Collected data
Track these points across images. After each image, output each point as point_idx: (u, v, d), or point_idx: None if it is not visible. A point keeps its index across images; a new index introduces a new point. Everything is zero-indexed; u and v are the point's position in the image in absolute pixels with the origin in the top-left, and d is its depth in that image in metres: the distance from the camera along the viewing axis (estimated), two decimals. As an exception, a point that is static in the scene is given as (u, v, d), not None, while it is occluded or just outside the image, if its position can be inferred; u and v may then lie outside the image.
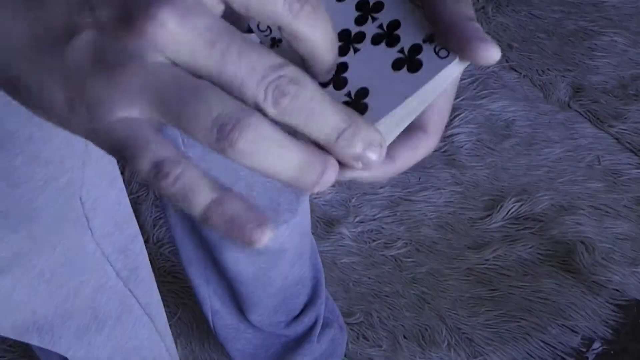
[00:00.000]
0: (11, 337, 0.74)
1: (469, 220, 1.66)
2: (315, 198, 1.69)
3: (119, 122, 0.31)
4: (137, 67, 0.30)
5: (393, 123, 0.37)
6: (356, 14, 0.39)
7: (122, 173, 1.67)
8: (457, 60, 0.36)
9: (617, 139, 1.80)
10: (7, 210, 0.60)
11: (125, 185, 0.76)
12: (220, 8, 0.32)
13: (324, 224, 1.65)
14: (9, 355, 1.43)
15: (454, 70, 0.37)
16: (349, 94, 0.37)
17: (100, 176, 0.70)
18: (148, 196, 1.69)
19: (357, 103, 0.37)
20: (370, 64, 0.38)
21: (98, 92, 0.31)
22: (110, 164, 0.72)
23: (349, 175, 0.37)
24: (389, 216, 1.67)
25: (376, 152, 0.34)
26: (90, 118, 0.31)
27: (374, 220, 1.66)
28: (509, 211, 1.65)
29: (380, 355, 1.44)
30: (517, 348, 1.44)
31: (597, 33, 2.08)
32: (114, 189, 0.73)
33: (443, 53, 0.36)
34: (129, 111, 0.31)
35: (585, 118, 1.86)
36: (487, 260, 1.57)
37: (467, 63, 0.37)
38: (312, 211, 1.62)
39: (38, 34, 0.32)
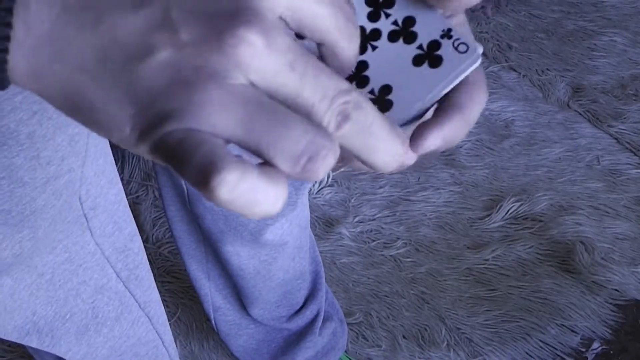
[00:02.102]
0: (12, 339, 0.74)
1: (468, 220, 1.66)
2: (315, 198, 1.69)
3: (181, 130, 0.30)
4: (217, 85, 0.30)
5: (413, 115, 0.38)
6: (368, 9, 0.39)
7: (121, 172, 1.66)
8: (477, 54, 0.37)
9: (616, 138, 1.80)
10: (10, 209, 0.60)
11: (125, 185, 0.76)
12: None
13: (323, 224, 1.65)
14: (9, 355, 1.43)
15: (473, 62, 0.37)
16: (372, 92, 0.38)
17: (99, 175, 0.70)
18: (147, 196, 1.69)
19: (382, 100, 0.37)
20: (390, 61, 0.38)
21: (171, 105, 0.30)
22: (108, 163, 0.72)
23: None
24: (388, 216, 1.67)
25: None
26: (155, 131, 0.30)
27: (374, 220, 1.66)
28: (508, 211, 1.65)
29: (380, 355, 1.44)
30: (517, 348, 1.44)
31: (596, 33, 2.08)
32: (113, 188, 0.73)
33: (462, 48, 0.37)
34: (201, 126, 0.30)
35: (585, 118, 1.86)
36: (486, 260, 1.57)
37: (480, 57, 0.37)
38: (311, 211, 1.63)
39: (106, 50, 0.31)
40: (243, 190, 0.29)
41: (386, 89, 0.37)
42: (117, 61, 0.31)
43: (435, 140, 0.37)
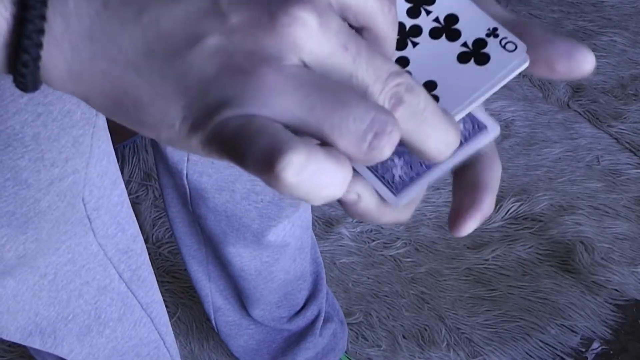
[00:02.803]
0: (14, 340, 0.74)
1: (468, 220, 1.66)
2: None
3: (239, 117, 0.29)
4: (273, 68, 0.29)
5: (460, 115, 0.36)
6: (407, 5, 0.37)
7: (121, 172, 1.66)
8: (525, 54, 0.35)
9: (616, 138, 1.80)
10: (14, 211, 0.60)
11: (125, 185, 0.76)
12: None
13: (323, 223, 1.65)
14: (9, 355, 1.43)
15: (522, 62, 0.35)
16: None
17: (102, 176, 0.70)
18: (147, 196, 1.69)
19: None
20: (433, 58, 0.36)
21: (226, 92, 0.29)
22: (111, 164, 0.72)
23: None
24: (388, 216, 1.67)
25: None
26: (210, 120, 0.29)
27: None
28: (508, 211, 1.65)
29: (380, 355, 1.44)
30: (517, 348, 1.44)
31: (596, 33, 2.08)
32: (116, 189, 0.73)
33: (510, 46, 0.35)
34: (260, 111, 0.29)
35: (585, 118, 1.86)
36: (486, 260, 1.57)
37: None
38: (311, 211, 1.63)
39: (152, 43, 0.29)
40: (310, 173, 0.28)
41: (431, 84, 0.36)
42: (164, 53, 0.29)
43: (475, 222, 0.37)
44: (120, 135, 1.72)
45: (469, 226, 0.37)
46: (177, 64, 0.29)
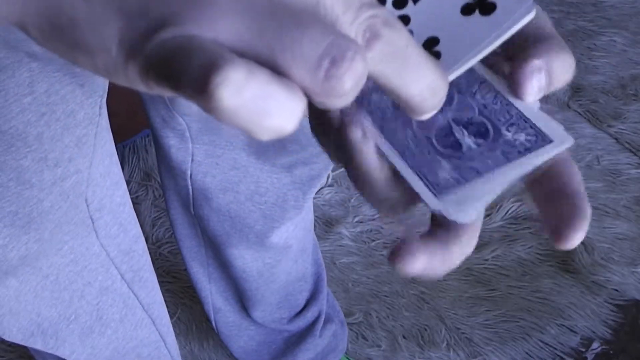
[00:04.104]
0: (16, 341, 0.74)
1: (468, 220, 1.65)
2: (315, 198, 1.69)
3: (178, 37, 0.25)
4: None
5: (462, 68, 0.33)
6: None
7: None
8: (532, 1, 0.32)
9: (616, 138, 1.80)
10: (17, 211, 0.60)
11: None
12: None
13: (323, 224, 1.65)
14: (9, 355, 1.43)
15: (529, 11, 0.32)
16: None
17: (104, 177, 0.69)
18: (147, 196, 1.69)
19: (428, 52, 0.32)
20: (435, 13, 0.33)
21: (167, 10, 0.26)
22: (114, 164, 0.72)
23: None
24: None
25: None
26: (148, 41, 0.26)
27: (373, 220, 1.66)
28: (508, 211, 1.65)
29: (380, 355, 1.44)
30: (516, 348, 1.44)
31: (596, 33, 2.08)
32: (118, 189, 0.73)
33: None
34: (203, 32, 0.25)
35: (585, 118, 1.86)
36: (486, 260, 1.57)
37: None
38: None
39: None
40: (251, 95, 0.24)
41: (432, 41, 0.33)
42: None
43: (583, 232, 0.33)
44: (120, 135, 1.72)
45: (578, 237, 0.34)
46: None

* * *

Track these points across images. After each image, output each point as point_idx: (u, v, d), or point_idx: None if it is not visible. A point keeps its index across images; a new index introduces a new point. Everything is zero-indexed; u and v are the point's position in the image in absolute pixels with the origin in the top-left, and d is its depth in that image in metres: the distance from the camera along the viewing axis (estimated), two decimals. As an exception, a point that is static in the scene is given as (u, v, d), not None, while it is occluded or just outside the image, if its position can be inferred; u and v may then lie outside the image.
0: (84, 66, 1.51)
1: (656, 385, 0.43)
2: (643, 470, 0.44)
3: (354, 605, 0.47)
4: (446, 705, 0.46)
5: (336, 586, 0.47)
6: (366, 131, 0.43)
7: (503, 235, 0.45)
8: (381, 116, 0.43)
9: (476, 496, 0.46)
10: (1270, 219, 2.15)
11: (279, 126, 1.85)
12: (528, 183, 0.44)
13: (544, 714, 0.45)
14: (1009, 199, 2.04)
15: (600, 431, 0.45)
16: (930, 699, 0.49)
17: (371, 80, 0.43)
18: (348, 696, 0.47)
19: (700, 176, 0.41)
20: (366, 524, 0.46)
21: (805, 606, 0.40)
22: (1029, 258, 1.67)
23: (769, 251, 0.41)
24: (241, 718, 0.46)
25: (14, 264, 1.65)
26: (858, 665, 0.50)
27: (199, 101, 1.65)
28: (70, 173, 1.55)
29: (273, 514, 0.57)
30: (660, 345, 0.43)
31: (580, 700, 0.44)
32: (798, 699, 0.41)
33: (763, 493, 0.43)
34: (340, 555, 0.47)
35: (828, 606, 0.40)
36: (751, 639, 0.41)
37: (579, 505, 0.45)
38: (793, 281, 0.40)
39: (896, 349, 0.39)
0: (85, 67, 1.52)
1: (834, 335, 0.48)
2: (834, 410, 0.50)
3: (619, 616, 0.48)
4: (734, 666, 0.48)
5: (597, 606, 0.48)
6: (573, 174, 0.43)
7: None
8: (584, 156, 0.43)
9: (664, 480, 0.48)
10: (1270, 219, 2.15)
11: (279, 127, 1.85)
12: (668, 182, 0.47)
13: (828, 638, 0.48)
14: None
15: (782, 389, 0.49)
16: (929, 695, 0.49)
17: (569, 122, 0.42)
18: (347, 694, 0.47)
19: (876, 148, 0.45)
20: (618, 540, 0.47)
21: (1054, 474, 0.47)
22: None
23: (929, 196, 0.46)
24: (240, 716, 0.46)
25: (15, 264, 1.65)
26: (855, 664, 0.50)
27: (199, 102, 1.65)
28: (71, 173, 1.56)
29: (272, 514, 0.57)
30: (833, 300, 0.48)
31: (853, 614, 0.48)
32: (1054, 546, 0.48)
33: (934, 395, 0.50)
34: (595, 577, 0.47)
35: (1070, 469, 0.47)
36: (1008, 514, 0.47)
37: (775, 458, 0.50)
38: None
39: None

> **Exercise description**
Retype only the stretch of lines above starting at the one with "6: (356, 14, 0.39)" and stopping at the one with "22: (110, 164, 0.72)", exactly as written, with both kept.

> **Response to this exercise**
6: (356, 14, 0.39)
7: (122, 173, 1.67)
8: (457, 60, 0.36)
9: (617, 139, 1.80)
10: (7, 210, 0.60)
11: (125, 185, 0.76)
12: (220, 8, 0.32)
13: (324, 224, 1.65)
14: (9, 355, 1.43)
15: (454, 70, 0.37)
16: (349, 94, 0.37)
17: (100, 176, 0.70)
18: (148, 196, 1.69)
19: (357, 103, 0.37)
20: (370, 64, 0.38)
21: (98, 92, 0.31)
22: (110, 164, 0.72)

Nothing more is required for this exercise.